When the posters are complete and displayed around the room, students view each others' work and use sentence starters to give feedback and to critique the reasoning of others (MP3).

### Launch

Keep students in the same groups. Tell them that they should incorporate the feedback they received when making their posters.

Engagement: Develop Effort and Persistence. Provide prompts, reminders, guides, rubrics, or checklists that focus on increasing the length of on-task orientation in the face of distractions. For example, provide a task checklist which makes all the required components of the poster explicit.
Supports accessibility for: Attention; Social-emotional skills

### Student Facing

Create a visual display of your two situations that includes all the information from the previous activity.

### Student Response

Student responses to this activity are available at one of our IM Certified Partners

### Activity Synthesis

When the posters are complete, hang them around the room. Provide students with these sentence starters, and give them an opportunity to view their classmates’ work and write their responses. This provides a structured way for students to critique the reasoning of others (MP3).

The most surprising combination of things was ____________________ because ______________________________________________________________.

The group _______________________________ should check their work where they ___________________________________________________________________.

I really liked when the group ____________________________ did this __________________________________ because _______________________________________.

Representing, Reading, Writing: MLR7 Compare and Connect. Use this routine when students share their visual displays. Direct attention to the different ways pairs explained quantities and their relationships and justified whether the relationship was proportional (e.g., distance traveled in yards and time elapsed in minutes, for every one minute they traveled 5 yards, the relationship is proportional because the graph of the line passes through the origin). Emphasize the language used to describe the proportional relationships and justify whether the relationship was proportional. These exchanges strengthen students' mathematical language use and reasoning of proportional relationships.
Design Principle(s): Maximize meta-awareness

## Lesson Synthesis

### Lesson Synthesis

Reflect on the following questions.

• "Describe any part of your work today that you would do differently, if you could start over."
• "Tell me about something new you learned in this class recently."
• "Tell me about any questions you still have, or anything that is confusing you."
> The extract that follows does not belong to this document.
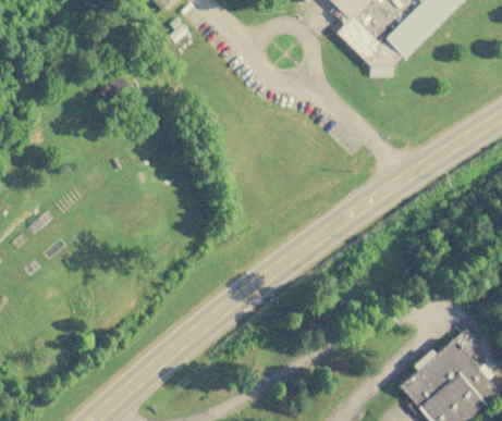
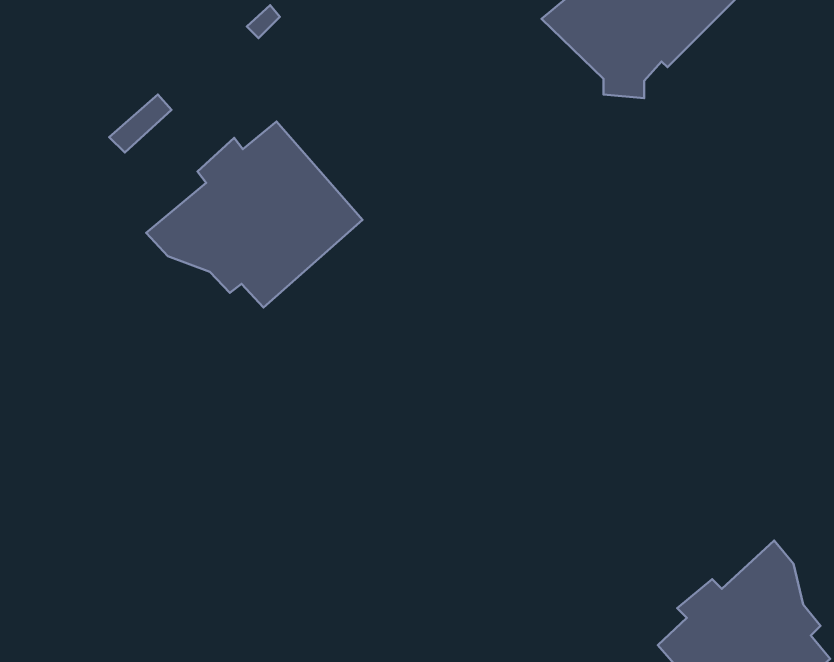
building: none -> [146,122,363,307]

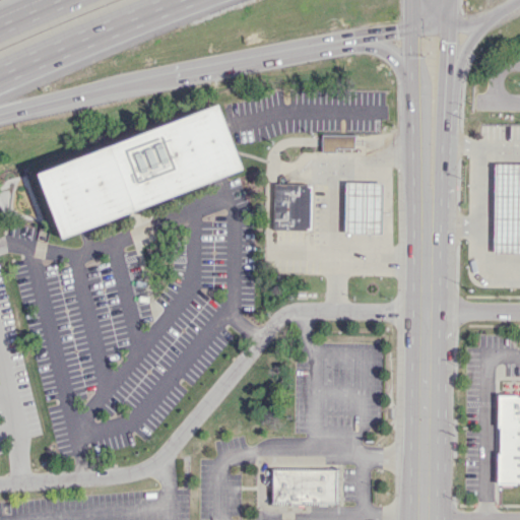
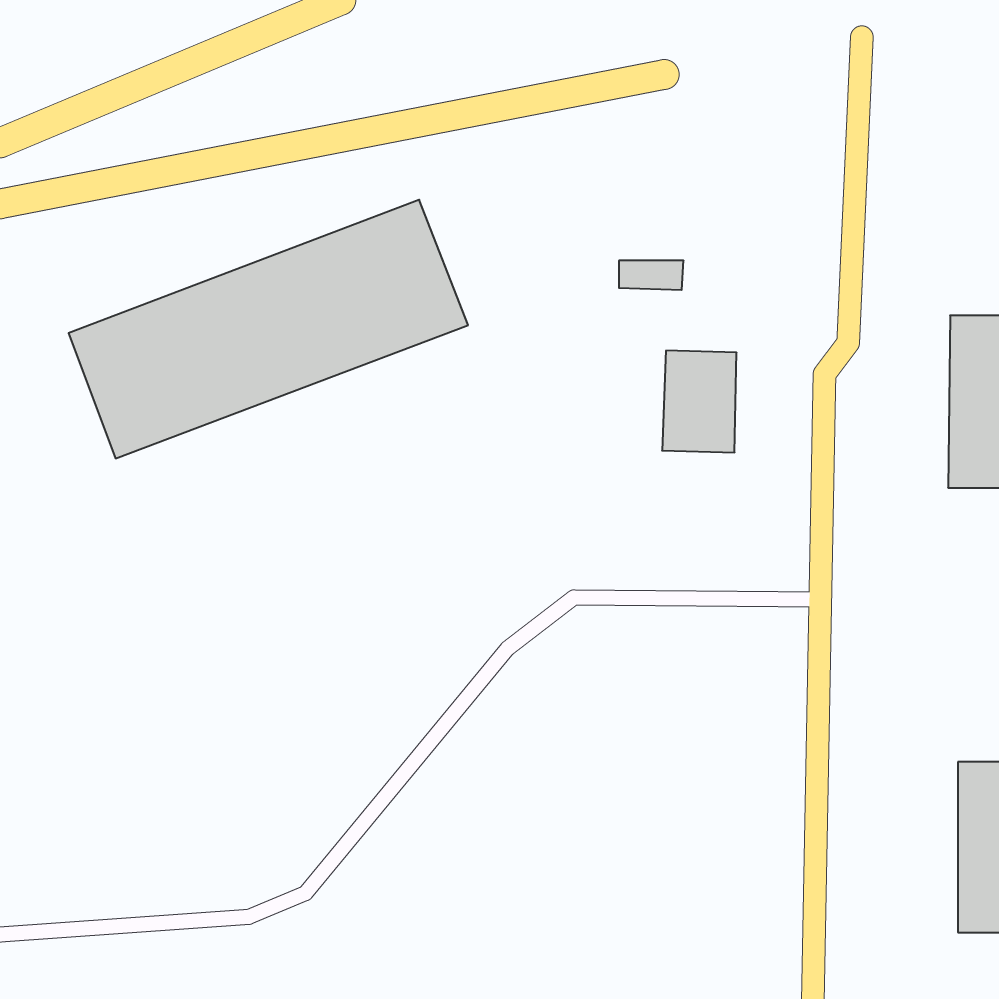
building: [272,185,312,232] -> none
building: [271,468,339,505] -> none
## 14.4: Cool-down - Explain Their Work (5 minutes)

### Cool-Down

Cool-downs for this lesson are available at one of our IM Certified Partners

## Student Lesson Summary

### Student Facing

The constant of proportionality for a proportional relationship can often be easily identified in a graph, a table, and an equation that represents it. Here is an example of all three representations for the same relationship. The constant of proportionality is circled:

On the other hand, some relationships are not proportional. If the graph of a relationship is not a straight line through the origin, if the equation cannot be expressed in the form $$y = kx$$, or if the table does not have a constant of proportionality that you can multiply by any number in the first column to get the associated number in the second column, then the relationship between the quantities is not a proportional relationship.